Hal yang menjadi potensi kontroversi ke depan dan perlu dikaji mendalam adalah, apabila pengangkatan Konsul Kehormatan tersebut menjadi langkah gradual sebelum pembukaan kantor Perwakilan RI pada tingkat Kedubes secara penuh yang berkonsekuensi pada prasyarat persetujuan pemerintah Israel, asas resiprositas, hingga pengiriman LO Israel untuk Indonesia. Berbeda halnya apabila, pengangkatan Konsul Kehormatan ini berfokus pada cita-cita utamanya memerdekakan Palestina.

Dalam perkembangannya, Menlu Palestina menyampaikan bahwa semua proses termasuk peresmian kantor oleh pejabat Pemerintah RI tetap harus melalui Pemerintah Israel, namun diurus oleh Otoritas Palestina, tanpa perlu bagi Pemerintah RI untuk berhubungan dengan pemerintah Israel.

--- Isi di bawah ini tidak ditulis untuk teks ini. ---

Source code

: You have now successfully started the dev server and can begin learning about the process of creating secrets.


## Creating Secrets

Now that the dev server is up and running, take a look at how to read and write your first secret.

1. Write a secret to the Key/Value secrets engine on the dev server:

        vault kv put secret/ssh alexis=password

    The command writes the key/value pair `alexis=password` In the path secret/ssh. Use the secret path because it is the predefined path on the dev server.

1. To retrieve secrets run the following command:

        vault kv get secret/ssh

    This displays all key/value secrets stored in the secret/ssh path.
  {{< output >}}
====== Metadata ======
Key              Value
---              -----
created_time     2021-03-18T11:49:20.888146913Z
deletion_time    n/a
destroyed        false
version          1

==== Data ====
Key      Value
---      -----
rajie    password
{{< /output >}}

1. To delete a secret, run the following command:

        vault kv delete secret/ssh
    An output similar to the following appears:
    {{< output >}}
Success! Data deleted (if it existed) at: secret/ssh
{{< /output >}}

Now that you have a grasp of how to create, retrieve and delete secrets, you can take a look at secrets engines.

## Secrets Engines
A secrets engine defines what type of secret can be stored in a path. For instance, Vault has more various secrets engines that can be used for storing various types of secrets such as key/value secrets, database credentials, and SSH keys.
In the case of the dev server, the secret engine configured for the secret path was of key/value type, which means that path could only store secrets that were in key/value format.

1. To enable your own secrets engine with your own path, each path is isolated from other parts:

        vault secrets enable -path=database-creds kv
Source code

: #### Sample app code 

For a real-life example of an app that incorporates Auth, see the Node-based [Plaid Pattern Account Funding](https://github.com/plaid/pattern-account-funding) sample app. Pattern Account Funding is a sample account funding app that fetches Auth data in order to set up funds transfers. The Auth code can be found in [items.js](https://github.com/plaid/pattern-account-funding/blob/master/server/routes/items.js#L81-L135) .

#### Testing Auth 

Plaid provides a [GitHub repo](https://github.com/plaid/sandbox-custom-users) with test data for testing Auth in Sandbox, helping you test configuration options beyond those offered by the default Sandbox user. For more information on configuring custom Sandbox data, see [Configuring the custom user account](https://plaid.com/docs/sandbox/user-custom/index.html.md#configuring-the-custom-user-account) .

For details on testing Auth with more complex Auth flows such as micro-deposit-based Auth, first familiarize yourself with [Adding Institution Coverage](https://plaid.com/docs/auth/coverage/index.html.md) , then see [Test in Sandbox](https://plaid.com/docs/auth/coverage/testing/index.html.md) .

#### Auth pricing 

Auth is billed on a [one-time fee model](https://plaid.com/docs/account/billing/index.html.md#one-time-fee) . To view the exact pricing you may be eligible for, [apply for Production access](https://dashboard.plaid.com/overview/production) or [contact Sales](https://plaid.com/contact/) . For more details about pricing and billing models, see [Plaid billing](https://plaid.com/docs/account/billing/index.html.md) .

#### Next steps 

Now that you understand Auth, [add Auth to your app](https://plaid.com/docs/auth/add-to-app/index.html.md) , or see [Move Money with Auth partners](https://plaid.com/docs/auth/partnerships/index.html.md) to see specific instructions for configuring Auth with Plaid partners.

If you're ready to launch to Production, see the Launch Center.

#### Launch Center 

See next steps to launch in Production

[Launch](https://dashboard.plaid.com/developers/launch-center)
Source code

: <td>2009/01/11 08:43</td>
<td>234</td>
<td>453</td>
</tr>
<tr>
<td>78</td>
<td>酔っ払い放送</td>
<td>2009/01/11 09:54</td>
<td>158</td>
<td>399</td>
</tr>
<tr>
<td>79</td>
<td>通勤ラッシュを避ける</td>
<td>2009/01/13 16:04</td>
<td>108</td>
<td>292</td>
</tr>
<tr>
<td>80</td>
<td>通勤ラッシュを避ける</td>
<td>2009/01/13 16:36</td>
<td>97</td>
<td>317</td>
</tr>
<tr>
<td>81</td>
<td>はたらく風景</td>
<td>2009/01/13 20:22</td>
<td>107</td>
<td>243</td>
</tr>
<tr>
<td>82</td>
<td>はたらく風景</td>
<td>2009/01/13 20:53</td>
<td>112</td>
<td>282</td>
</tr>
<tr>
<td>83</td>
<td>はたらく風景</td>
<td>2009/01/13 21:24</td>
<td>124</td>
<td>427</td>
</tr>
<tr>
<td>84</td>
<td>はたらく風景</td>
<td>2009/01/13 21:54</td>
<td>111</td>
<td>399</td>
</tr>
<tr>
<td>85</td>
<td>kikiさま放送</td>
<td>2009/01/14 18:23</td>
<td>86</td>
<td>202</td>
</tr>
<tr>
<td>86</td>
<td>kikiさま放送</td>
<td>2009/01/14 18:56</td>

Berdasarkan hasil wawancara KBRI Amman dengan ketiga calon Konsul Kehormatan dan pertimbangan lainnya, diputuskanlah oleh Pemerintah RI: Ny. Maha Abu Shusheh sebagai calon Konsul Kehormatan RI berkedudukan di Ramallah (Palestina). Dalam kaitan ini, Pemerintah RI telah mengeluarkan persetujuan pengangkatan Ny. Maha Abu Shusheh sebagai Konsul Kehormatan RI Ramallah melalui Keppres No. 172/M tahun 2015 tanggal 21 Desember 2015 tentang Pengangkatan Konsul Kehormatan RI di Ramallah, Negara Palestina. Selain itu, Surat Tauliah pengangkatan Ny. Maha Abu Shusheh juga telah ditandatangani Presiden tanggal 23 Desember 2015.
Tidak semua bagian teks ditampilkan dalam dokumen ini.